Tim Cook Talks Equality and Social Justice at George Washington University Commencement

Tim Cook, CEO of Apple, spoke at the George Washington University’s (GWU) graduation ceremony this morning on the National Mall near the base of the Washington Monument. After receiving an honorary degree, Cook delivered the commencement address to all of GWU’s students.

Cook’s message was a strong one, pushing on equality, social justice, and building careers with professional goals of helping others in mind. To make the case, he used personal anecdotes, including his first meeting with the infamous segregationist and former Alabama Governor George Wallace, where he noted, “…shaking his hand felt like a betrayal of my own beliefs. It felt wrong–like I was selling a piece of my soul.”


In contrast, Cook said meeting President Jimmy Carter shortly after (thanks to winning an essay contest in high school), impressed upon him a clear contrast of right and wrong between these southern neighbor-stated politicians and their world views.

“I was one of the lucky one who got to shake his hand…” Cook said of Carter.

Of course, Cook wasn’t all serious. After telling the audience administrators wanted everyone to silence their phones, he threw a quick jab to iPhone competitors, saying: “If you don’t have an iPhone, just pass it to the center aisle. Apple has a world-class recycling program.”

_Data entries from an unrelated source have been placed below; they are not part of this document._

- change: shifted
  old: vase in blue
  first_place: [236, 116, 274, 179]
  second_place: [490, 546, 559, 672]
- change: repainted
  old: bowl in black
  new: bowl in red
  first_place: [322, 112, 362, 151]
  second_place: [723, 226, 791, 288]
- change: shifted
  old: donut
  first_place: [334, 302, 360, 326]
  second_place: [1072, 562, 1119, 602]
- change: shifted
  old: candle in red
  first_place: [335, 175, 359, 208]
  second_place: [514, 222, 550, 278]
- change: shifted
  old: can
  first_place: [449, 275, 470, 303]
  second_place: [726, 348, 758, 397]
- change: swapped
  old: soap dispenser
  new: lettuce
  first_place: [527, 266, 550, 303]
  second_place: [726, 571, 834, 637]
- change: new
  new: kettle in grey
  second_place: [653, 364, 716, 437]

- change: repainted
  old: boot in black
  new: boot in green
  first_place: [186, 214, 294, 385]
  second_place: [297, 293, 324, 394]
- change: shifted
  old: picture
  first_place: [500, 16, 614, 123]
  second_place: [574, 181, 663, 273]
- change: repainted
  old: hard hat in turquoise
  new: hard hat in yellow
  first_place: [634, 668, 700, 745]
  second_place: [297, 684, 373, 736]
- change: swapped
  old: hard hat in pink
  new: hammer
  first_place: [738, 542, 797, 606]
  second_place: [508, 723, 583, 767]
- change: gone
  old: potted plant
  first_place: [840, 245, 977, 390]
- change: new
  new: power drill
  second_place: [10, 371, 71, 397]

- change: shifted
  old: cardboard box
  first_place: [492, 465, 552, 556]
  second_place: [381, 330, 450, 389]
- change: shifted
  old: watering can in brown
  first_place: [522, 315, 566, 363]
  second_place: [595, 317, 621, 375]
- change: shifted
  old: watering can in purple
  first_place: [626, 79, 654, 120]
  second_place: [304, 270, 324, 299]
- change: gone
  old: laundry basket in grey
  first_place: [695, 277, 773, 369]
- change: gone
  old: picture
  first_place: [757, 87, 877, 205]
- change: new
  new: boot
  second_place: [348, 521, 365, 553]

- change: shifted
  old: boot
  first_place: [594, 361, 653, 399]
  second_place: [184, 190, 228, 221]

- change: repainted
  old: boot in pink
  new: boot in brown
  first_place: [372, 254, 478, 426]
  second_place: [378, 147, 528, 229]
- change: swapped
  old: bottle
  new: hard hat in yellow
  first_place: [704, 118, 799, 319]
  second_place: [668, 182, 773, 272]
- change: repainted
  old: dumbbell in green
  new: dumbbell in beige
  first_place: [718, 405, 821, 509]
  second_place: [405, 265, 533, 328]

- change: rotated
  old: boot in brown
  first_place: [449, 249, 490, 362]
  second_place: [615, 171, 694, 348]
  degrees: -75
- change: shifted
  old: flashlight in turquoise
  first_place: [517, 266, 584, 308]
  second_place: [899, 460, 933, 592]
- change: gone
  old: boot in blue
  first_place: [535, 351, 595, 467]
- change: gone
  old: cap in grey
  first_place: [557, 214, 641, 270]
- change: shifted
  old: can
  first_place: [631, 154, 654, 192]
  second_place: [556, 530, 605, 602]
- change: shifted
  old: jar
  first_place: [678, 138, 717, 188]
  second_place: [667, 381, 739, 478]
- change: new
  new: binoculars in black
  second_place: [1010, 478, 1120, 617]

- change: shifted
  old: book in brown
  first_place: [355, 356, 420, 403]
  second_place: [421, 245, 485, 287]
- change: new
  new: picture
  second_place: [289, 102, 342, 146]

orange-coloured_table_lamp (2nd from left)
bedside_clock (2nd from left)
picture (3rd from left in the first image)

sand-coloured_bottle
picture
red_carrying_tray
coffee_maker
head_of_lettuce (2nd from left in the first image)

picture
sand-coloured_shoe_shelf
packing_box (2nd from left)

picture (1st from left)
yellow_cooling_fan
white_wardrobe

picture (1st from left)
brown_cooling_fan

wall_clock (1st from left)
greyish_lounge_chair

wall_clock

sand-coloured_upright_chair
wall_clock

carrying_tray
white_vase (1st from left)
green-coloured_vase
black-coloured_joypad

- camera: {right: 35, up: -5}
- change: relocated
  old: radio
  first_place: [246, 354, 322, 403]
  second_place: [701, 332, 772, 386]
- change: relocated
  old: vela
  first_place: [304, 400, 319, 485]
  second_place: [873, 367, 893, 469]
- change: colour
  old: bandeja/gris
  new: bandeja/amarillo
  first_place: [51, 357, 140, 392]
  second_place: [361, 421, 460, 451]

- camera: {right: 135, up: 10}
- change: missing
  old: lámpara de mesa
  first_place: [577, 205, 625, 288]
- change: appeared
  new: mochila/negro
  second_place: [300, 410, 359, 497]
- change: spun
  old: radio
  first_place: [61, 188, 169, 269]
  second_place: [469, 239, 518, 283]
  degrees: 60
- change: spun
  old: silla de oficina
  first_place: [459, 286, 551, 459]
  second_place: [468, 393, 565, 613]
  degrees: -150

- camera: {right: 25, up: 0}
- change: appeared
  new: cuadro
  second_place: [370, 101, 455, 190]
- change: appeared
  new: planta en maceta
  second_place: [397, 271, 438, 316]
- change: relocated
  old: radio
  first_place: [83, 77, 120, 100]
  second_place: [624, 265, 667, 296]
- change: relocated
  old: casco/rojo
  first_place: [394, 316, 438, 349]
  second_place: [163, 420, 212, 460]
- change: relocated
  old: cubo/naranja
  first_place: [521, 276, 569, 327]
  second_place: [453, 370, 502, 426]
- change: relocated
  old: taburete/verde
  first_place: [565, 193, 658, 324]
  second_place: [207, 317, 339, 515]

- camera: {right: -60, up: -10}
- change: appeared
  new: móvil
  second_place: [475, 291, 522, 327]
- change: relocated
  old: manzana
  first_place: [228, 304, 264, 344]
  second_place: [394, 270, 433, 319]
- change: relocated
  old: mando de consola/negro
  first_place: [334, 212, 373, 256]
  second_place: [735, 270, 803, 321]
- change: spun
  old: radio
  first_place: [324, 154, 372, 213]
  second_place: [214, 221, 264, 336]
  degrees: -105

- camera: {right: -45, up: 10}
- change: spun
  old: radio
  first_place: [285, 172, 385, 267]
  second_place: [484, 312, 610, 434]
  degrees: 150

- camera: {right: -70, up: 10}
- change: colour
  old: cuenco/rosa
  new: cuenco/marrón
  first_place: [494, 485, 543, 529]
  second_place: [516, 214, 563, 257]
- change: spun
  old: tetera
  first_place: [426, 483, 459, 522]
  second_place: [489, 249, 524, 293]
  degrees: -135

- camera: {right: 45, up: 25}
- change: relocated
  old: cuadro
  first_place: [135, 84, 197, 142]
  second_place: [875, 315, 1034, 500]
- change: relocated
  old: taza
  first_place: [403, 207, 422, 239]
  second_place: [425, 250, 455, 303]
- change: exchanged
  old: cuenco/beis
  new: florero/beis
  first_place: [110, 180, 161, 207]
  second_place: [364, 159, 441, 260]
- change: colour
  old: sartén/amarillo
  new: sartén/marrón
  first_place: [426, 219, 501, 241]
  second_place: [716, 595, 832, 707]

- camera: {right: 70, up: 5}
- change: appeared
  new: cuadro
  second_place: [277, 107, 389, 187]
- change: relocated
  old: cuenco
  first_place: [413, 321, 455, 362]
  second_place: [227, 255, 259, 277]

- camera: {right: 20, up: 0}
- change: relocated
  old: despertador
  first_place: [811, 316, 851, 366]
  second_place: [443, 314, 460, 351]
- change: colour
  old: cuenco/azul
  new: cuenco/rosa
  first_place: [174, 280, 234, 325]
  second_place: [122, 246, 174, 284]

Cook told GWU his idols included Martin Luther King, Jr., Amelia Earhart, and others known for fighting against inequality in the United States. Further dipping into current affairs, Cook even name-dropped Apple for helping bring social justice to the spotlight with the availability of iPhone cameras in consumer pockets.


Later, he brought up his admiration for the late Steve Job’s conniving attitude against impossibility in engineering and business, suggesting it was a character attribute that helped shape how Cook chose to pursue a career in technology with meaning, one with an aim of helping people connect with each other around the world, as well as helping the disabled engage with it period.

“It has been 17 years and I have never once looked back.”

Overall, the speech was timely, pertinent, and arguably quite politically influential considering Apple’s placement as one of the most valuable businesses in the world. Cook’s final note encouraged the Class of 2015 to find the good cause in their work, saying (paraphrased), “Doing well and doing good do not have to be mutually exclusive.”